Entries from a collection
____________

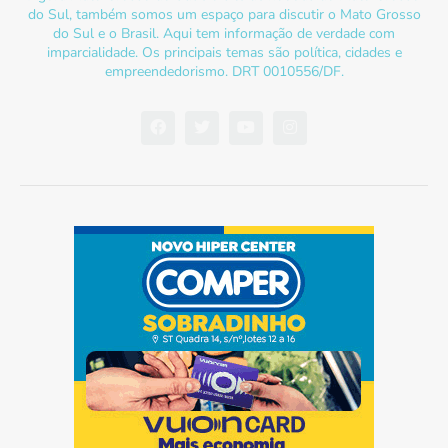
do Sul, também somos um espaço para discutir o Mato Grosso
do Sul e o Brasil. Aqui tem informação de verdade com
imparcialidade. Os principais temas são política, cidades e
empreendedorismo. DRT 0010556/DF.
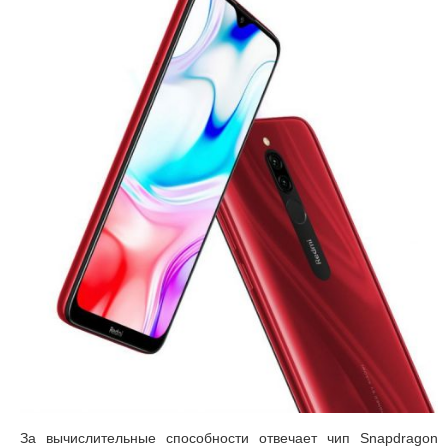
За вычислительные способности отвечает чип Snapdragon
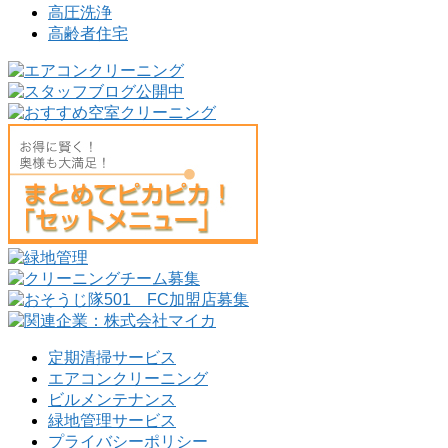
高圧洗浄
高齢者住宅
定期清掃サービス
エアコンクリーニング
ビルメンテナンス
緑地管理サービス
プライバシーポリシー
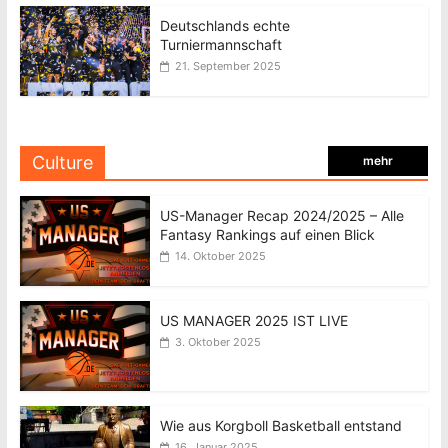
Deutschlands echte
Turniermannschaft
21. September 2025
Culture
mehr
US-Manager Recap 2024/2025 – Alle
Fantasy Rankings auf einen Blick
14. Oktober 2025
US MANAGER 2025 IST LIVE
3. Oktober 2025
Wie aus Korgboll Basketball entstand
16. Januar 2025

____________

• [REQUEST] Could you give the text of all the entries again with "Oktober" changed to "October" and everything else kept the same, leaving out the pictures?

• [RESULT]
do Sul, também somos um espaço para discutir o Mato Grosso
do Sul e o Brasil. Aqui tem informação de verdade com
imparcialidade. Os principais temas são política, cidades e
empreendedorismo. DRT 0010556/DF.
За вычислительные способности отвечает чип Snapdragon
高圧洗浄
高齢者住宅
定期清掃サービス
エアコンクリーニング
ビルメンテナンス
緑地管理サービス
プライバシーポリシー
Deutschlands echte
Turniermannschaft
21. September 2025
Culture
mehr
US-Manager Recap 2024/2025 – Alle
Fantasy Rankings auf einen Blick
14. October 2025
US MANAGER 2025 IST LIVE
3. October 2025
Wie aus Korgboll Basketball entstand
16. Januar 2025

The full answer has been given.